Had I written this a month ago, that would've been the end and I would've been pretty discouraged about how things were going. Not that it was harder than expected, but because I honestly felt like I was weaker than I expected and I didn't think I was going to make it. I didn't think I was a good enough mom to care for these girls. Certainly they needed someone more experienced, more patient and someone who could love them better. Kevin and I had countless conversations that led to me saying I just couldn't do it one more day. Yes, the girls were safe and in a better environment, but I was barely surviving.
Luckily, this isn't where the story ends.
First of all, my husband is stronger than I ever imagined. I knew he was patient, loving, and was going to make an amazing dad, but whoa... he has just amazed me at how he's stepped up, even when we were literally sick and tired. Also, we are surrounded by friends who have come around us and will do anything to help us. Kevin and I were both so sick that we couldn't get out of bed and one of them came at 9pm to pick up our newborn and take care of her over night. Without me even mentioning it, they came to court with me, so I wouldn't have to be alone. I went to the ER one Sunday and had a text saying one of our friends was headed over to watch the girls for the afternoon. These are just a few of the ways our community have come around us. They've loved our girls (and us) since day one.
And ultimately, God. The verses from Lamentations 3 were so true in my life! Can we really succeed at anything in our own power?

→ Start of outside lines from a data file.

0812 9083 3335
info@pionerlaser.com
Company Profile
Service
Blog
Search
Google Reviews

22Â The steadfast love of the Lord never ceases; his mercies never come to an end; 23Â they are new every morning; great is your faithfulness.

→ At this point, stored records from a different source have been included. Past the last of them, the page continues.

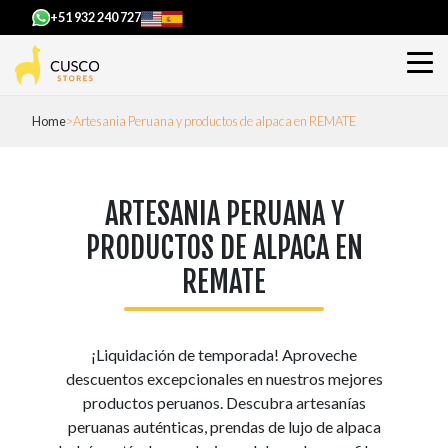
+51 932 240 727
Home
Artesania Peruana y productos de alpaca en REMATE
ARTESANIA PERUANA Y
PRODUCTOS DE ALPACA EN
REMATE
¡Liquidación de temporada! Aproveche
descuentos excepcionales en nuestros mejores
productos peruanos. Descubra artesanías
peruanas auténticas, prendas de lujo de alpaca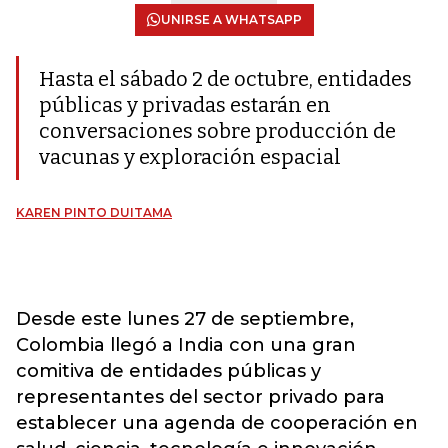
UNIRSE A WHATSAPP
Hasta el sábado 2 de octubre, entidades
públicas y privadas estarán en
conversaciones sobre producción de
vacunas y exploración espacial
KAREN PINTO DUITAMA
Desde este lunes 27 de septiembre,
Colombia llegó a India con una gran
comitiva de entidades públicas y
representantes del sector privado para
establecer una agenda de cooperación en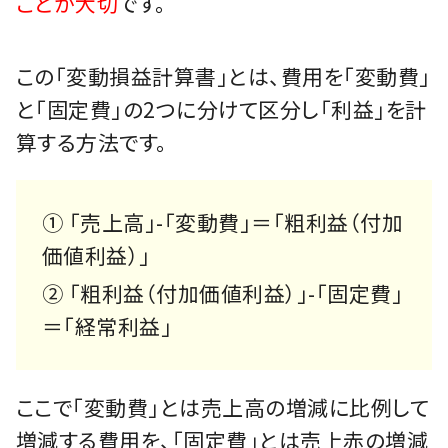
ことが大切
です。
この「変動損益計算書」とは、費用を「変動費」
と「固定費」の2つに分けて区分し「利益」を計
算する方法です。
① 「売上高」-「変動費」＝「粗利益（付加
価値利益）」
② 「粗利益（付加価値利益）」-「固定費」
＝「経常利益」
ここで「変動費」とは売上高の増減に比例して
増減する費用を、「固定費」とは売上赤の増減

But what you are really wondering about is how are the girls now? The oldest has found her personality in the last month! Recently, we've been picking her up from the nursery or daycare and the teachers say she's been goofy or silly all day. She's so fun! She can tolerate baths and diaper changes. She runs around the house laughing or giggling and has her favorites toys (her doll, baby bottle, and stuffed bear). She will also willing go into her room and play! She's definitely an extrovert because she's wired when we get home from church or outings.
Little sis is a doll baby. She's sleeping great and when she's awake, all she does is laugh or coo. It amazes me how beautiful she is (both girls)! The only time she's upset is when we do tummy time or when she's ready to eat. My absolute favorite about her is watching her with my husband. He adores both the girls so much!

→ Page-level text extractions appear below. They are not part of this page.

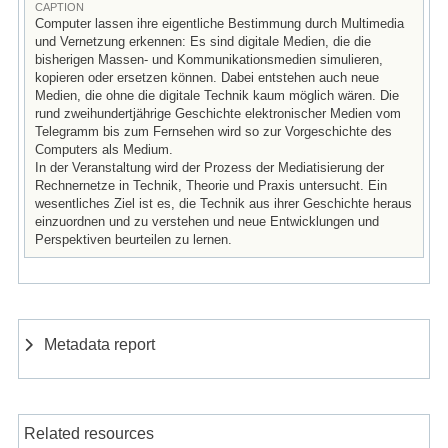
CAPTION
Computer lassen ihre eigentliche Bestimmung durch Multimedia
und Vernetzung erkennen: Es sind digitale Medien, die die
bisherigen Massen- und Kommunikationsmedien simulieren,
kopieren oder ersetzen können. Dabei entstehen auch neue
Medien, die ohne die digitale Technik kaum möglich wären. Die
rund zweihundertjährige Geschichte elektronischer Medien vom
Telegramm bis zum Fernsehen wird so zur Vorgeschichte des
Computers als Medium.
In der Veranstaltung wird der Prozess der Mediatisierung der
Rechnernetze in Technik, Theorie und Praxis untersucht. Ein
wesentliches Ziel ist es, die Technik aus ihrer Geschichte heraus
einzuordnen und zu verstehen und neue Entwicklungen und
Perspektiven beurteilen zu lernen.
Metadata report
Related resources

It astounds me as to how much they've grown in three months!
Every text. Every conversation. Every meal. Every gift. Every prayer. They were heard, felt and made the difference as to how we've seen success these last three months. Every time I picked the girls up from the nursery and someone told me my girls are the sweetest. Every time you watched the youngest and said you loved her so much. Every time you told me something you learned about big sister's personality. Every time you asked to see pictures. Every time you took it upon yourself to send me a selfie of you snuggling my babies. All of these moments added together gave me the ability to take care of these precious girls!
I even remember the moment it hit me. The moment I knew that I loved these girls like any other parent loves their own biological child. This is what all the crazy days, all the sleepless nights, and all the tear-filled eyes were all about- these girls and giving them a safer life filled with countless people who love them- even if that's in our home and in our life for just a few months.